Using Existing Rule Files
It is worth mentioning that hashcat contains some rule files by default.
These are located in the “rules” folder of your hashcat installation:
ls -l /usr/share/hashcat/rules/
total 2412
-rw-r--r-- 1 root root 284 Dec 4 2015 best64.rule
-rw-r--r-- 1 root root 692 Dec 4 2015 combinator.rule
-rw-r--r-- 1 root root 242503 Dec 4 2015 d3ad0ne.rule
-rw-r--r-- 1 root root 973248 Dec 4 2015 dive.rule
-rw-r--r-- 1 root root 92810 Dec 4 2015 generated.rule
-rw-r--r-- 1 root root 324926 Dec 4 2015 Incisive-leetspeak.rule
-rw-r--r-- 1 root root 42026 Dec 4 2015 InsidePro-HashManager.rule
-rw-r--r-- 1 root root 22963 Dec 4 2015 InsidePro-PasswordsPro.rule
-rw-r--r-- 1 root root 327 Dec 4 2015 leetspeak.rule
-rw-r--r-- 1 root root 37939 Dec 4 2015 Ninja-leetspeak.rule
-rw-r--r-- 1 root root 1536 Dec 4 2015 oscommerce.rule
-rw-r--r-- 1 root root 331161 Dec 4 2015 rockyou-30000.rule
-rw-r--r-- 1 root root 1774 Dec 4 2015 specific.rule
-rw-r--r-- 1 root root 68087 Dec 4 2015 T0XlC-insert_00-99_1950-2050_toprules_0_F.rule
-rw-r--r-- 1 root root 2508 Dec 4 2015 T0XlC-insert_space_and_special_0_F.rule
-rw-r--r-- 1 root root 36039 Dec 4 2015 T0XlC-insert_top_100_passwords_1_G.rule
-rw-r--r-- 1 root root 38904 Dec 4 2015 T0XlC.rule
-rw-r--r-- 1 root root 116633 Dec 4 2015 T0XlCv1.rule
-rw-r--r-- 1 root root 60 Dec 4 2015 toggles1.rule
-rw-r--r-- 1 root root 690 Dec 4 2015 toggles2.rule
-rw-r--r-- 1 root root 4330 Dec 4 2015 toggles3.rule
-rw-r--r-- 1 root root 17980 Dec 4 2015 toggles4.rule
-rw-r--r-- 1 root root 54016 Dec 4 2015 toggles5.rule
If you want to view the rules contained in each file, the format is the same as what was covered in this article.

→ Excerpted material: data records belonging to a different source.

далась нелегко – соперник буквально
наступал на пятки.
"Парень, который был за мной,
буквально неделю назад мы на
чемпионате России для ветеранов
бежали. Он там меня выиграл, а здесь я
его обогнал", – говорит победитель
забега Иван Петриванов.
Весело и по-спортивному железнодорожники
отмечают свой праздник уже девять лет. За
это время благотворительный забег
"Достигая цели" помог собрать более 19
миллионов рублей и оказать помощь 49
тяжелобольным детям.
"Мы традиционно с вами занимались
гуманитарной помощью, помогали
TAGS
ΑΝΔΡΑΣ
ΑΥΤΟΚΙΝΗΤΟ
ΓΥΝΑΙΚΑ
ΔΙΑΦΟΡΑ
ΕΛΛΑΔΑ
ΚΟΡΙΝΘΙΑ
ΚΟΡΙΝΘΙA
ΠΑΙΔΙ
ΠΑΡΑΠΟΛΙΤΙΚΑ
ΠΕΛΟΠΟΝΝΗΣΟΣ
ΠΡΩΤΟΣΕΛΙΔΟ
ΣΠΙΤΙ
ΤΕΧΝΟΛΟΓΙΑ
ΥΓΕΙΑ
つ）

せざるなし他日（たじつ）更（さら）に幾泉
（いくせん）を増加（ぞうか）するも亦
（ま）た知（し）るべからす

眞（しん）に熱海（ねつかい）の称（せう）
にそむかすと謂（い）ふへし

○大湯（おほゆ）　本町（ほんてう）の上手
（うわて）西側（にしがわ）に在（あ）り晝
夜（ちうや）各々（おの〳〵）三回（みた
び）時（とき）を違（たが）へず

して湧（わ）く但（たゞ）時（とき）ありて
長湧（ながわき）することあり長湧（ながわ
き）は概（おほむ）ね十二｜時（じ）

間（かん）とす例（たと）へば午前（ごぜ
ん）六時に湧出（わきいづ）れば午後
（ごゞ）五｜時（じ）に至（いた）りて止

As previously mentioned, only the commonly used rule functions were covered in this tutorial. To view a full list of available rule functions, you can do so on the hashcat website here.
Summary
In this guide, we created and used our own custom rules in hashcat to perform a rule-based attack. We started by covering what rule-based attacks are and why they are used. We then proceeded to create our own rules and use the rockyou dictionary to crack MD5 hashes from the Battlefield Heroes leak in 2013.